The Dyea and Skagway trails ended at adjoining mountain lakes whose emerald-green waters fed into the Yukon. No boats waited along the shores of Lake Lindeman or nearby Lake Bennett to carry passengers to the Klondike. It was up to each man to build his own vessel and find his way 500 miles downriver to Dawson...By the spring of 1898, 30,000 people were camped along the frozen lakes at the foot of the passes. In just a few months the Stampeders had transformed this once quiet valley into a bustling boat-building center. Acres of stumps stood where forests had once grown. (p. 47, Ray)







3. Continue by telling your class:







The lake is still frozen but we need to be ready to go as soon as the ice breaks. If we build our own boats we'll need to make our own boards. That requires a long and tiring process called whipsawing. First one places a fresh cut log on a raised platform called a sawpit. Then begins the destruction of many a good friendship. One partner stands on the top of the sawpit while the other partner stands below. Each holds the end of a long, jagged-tooth saw and the fun begins. The partners have to work in perfect synchronicity pushing and pulling the saw. With each stroke of the saw the partner below gets a face full of sawdust while the person on top quickly develops an aching back from leaning over. Partners often yelled and cursed one another, convinced the other wasn't doing his share of the work.

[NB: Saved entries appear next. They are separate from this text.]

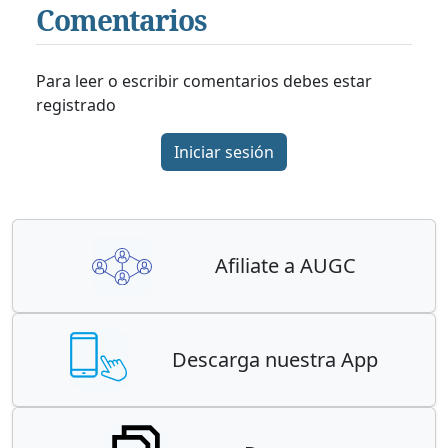
Comentarios
Para leer o escribir comentarios debes estar
registrado
Iniciar sesión
Afiliate a AUGC
Descarga nuestra App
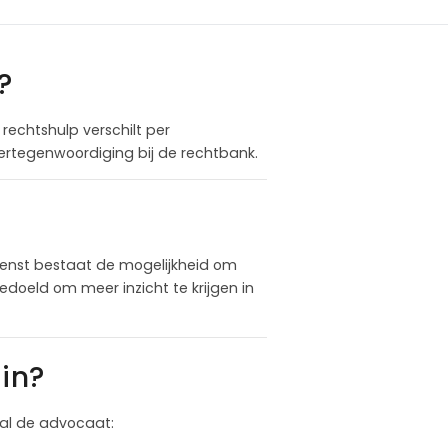
?
 rechtshulp verschilt per
vertegenwoordiging bij de rechtbank.
wenst bestaat de mogelijkheid om
doeld om meer inzicht te krijgen in
in?
 zal de advocaat:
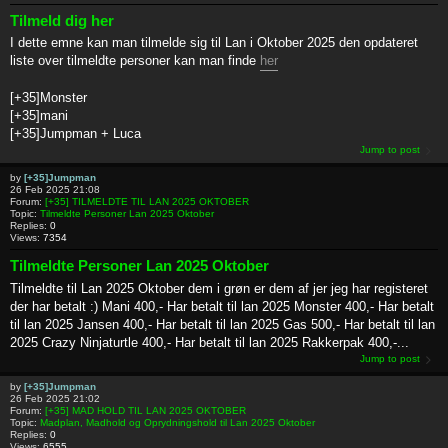
Tilmeld dig her
I dette emne kan man tilmelde sig til Lan i Oktober 2025 den opdateret
liste over tilmeldte personer kan man finde
her
[+35]Monster
[+35]mani
[+35]Jumpman + Luca
Jump to post
by
[+35]Jumpman
26 Feb 2025 21:08
Forum:
[+35] TILMELDTE TIL LAN 2025 OKTOBER
Topic:
Tilmeldte Personer Lan 2025 Oktober
Replies:
0
Views:
7354
Tilmeldte Personer Lan 2025 Oktober
Tilmeldte til Lan 2025 Oktober dem i grøn er dem af jer jeg har registeret
der har betalt :) Mani 400,- Har betalt til lan 2025 Monster 400,- Har betalt
til lan 2025 Jansen 400,- Har betalt til lan 2025 Gas 500,- Har betalt til lan
2025 Crazy Ninjaturtle 400,- Har betalt til lan 2025 Rakkerpak 400,-...
Jump to post
by
[+35]Jumpman
26 Feb 2025 21:02
Forum:
[+35] MAD HOLD TIL LAN 2025 OKTOBER
Topic:
Madplan, Madhold og Oprydningshold til Lan 2025 Oktober
Replies:
0
Views:
6555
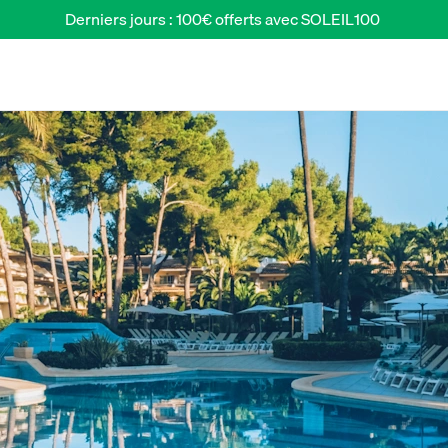
Derniers jours : 100€ offerts avec SOLEIL100 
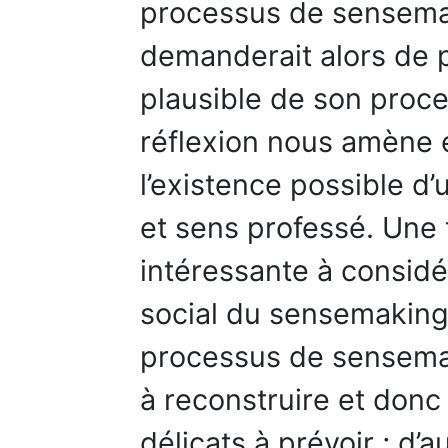
processus de sensemak
demanderait alors de 
plausible de son proc
réflexion nous amène 
l’existence possible d
et sens professé. Une 
intéressante à considér
social du sensemaking: 
processus de sensemaki
à reconstruire et don
délicats à prévoir ; d’a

In class today we are gong to build models of the boats we plan to take down the river. First we have to design our boats. Think about the type of boat you could build that would withstand 500 miles of travel through white water rapids, flat open lakes, carry 2,000 pounds of gear, and be easy to build.







Part One: Designing the boats

1. Ask your students what are some features they might want to include in their boat design? Record some of the student ideas. Then pass out graph paper to the students.

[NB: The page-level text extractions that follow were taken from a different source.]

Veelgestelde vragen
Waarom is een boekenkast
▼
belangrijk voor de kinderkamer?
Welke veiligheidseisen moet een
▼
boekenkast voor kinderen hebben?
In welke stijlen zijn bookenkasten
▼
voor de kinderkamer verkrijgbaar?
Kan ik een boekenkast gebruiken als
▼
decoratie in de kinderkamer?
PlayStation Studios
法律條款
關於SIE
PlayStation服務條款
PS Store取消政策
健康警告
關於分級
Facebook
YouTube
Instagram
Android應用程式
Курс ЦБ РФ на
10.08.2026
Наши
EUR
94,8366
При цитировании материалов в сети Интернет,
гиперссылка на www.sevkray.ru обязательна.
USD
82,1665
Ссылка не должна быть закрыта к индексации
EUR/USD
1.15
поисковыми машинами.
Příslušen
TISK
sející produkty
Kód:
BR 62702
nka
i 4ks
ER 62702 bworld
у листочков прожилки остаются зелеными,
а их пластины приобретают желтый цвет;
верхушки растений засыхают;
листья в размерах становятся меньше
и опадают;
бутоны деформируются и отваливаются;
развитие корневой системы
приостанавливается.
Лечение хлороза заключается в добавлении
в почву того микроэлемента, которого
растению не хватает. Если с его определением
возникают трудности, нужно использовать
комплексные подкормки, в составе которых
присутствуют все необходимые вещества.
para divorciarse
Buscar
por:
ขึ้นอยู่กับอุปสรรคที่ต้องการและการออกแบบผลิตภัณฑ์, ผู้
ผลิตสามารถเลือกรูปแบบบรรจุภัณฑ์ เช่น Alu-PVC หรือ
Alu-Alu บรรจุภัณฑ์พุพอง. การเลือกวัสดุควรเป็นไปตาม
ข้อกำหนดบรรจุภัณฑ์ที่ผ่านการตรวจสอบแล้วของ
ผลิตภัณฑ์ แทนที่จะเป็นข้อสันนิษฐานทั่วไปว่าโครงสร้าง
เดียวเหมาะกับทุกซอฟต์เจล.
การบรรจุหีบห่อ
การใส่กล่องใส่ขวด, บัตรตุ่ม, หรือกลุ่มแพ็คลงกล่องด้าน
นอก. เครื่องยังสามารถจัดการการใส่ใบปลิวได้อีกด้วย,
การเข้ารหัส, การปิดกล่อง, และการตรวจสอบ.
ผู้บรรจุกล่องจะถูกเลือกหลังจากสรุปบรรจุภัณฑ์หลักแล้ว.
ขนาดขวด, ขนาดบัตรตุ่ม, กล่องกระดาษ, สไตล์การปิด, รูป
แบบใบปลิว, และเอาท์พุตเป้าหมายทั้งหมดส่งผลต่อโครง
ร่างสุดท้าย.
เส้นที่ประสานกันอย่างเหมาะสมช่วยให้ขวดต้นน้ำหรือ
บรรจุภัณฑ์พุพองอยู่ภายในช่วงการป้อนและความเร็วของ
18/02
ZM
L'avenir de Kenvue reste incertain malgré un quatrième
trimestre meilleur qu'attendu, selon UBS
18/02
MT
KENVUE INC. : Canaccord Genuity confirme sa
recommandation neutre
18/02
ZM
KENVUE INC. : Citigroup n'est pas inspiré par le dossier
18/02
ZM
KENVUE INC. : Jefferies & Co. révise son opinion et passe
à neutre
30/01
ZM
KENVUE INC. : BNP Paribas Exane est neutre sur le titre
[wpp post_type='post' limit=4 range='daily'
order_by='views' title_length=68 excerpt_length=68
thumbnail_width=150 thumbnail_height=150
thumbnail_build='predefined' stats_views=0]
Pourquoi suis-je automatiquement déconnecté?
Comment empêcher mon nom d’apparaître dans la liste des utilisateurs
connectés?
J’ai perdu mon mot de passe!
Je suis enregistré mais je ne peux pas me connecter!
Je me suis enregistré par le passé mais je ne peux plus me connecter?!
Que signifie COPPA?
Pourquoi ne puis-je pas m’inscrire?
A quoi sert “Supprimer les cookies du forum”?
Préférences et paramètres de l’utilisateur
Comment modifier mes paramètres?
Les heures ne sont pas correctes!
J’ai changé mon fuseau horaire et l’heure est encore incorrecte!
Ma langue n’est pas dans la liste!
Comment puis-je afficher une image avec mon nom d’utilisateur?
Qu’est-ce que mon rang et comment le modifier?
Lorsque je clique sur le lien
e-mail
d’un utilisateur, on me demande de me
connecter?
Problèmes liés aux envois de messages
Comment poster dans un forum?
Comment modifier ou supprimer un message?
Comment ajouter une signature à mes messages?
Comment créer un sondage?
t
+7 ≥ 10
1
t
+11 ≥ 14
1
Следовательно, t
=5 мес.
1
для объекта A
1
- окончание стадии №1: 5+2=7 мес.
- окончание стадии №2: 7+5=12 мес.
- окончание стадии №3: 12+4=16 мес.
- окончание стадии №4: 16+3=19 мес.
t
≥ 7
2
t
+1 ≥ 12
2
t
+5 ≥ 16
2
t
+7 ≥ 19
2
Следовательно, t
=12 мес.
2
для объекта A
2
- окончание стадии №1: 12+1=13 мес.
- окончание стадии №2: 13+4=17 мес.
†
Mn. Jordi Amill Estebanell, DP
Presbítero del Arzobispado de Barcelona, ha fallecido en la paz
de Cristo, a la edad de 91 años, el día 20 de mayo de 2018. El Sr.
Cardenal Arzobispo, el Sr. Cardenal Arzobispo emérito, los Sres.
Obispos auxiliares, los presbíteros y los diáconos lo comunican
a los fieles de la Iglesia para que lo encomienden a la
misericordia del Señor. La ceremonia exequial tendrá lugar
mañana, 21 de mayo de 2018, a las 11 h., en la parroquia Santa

2. Explain they'll need to draw two perspectives of the boat---a top view and a side view. They'll want to make certain to design their boat to be symmetrical and include a line of symmetry in the design. After students have had a chance to finish their designs move onto Part Two. (Part One is usually done on one day and Part Two is started the next.)



Part Two: Building the boats


1. Begin by saying:







You've had a chance to design your boats. Today we try to build them.

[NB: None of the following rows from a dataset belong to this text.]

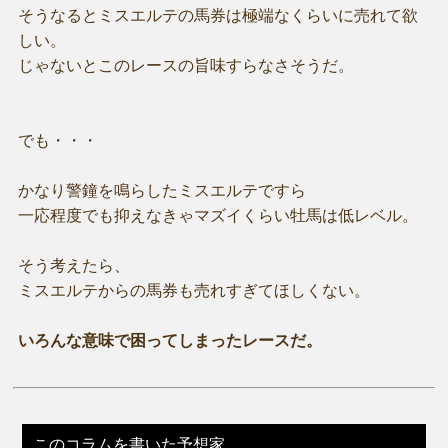
そうなるとミスエルテの馬券は極端なくらいに売れて欲
しい。
じゃないとこのレースの旨味すらなさそうだ。
でも・・・
かなり警鐘を鳴らしたミスエルテですら
一応程度でも抑えなきゃマズイくらい牡馬は低レベル。
そう考えたら、
ミスエルテからの馬券も売れすぎてほしくない。
いろんな意味で困ってしまったレースだ。
このコラムを書いた予想家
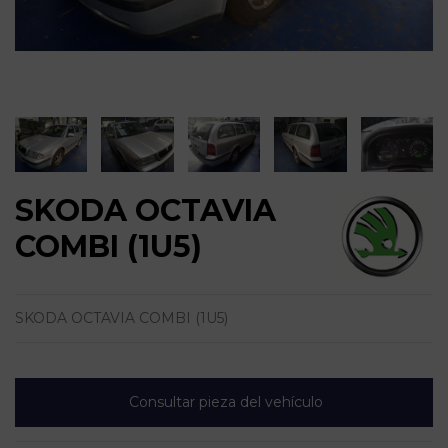
SKODA OCTAVIA
COMBI (1U5)
SKODA OCTAVIA COMBI (1U5)
Consultar pieza del vehículo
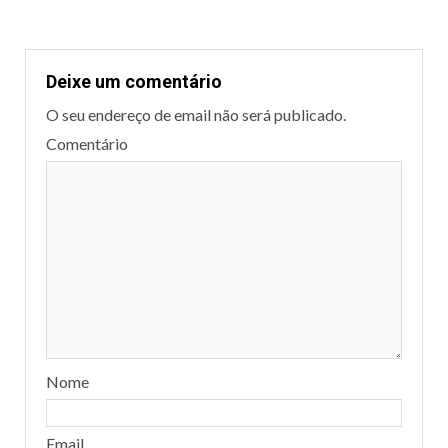
Deixe um comentário
O seu endereço de email não será publicado.
Comentário
Nome
Email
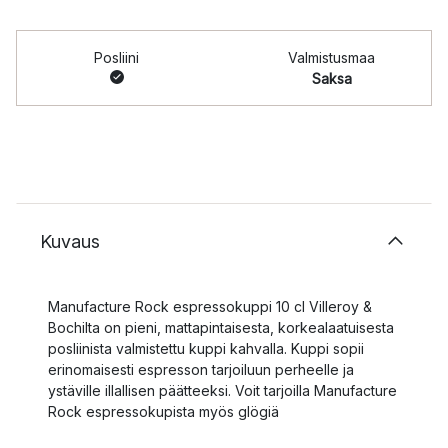
Posliini
Valmistusmaa
Saksa
Kuvaus
Manufacture Rock espressokuppi 10 cl Villeroy &
Bochilta on pieni, mattapintaisesta, korkealaatuisesta
posliinista valmistettu kuppi kahvalla. Kuppi sopii
erinomaisesti espresson tarjoiluun perheelle ja
ystäville illallisen päätteeksi. Voit tarjoilla Manufacture
Rock espressokupista myös glögiä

2. Show the students where the materials are laid out. You may want to assure your students that their model may not reflect their design. Often times the materials available don't allow for exact replicas of the designs. Students who finish early can create the supplies to load on the boats.

 
OBJECTIVE: To learn about how the Stampeders built their own boats in order to complete the final 500 miles of the journey to Dawson City.
 

MATERIALS:

  1. Graph paper
  2. Model Boat Building Materials (popsicle sticks, cardboard, glue, milk cartons, fabric, dowels, tape, string, etc.)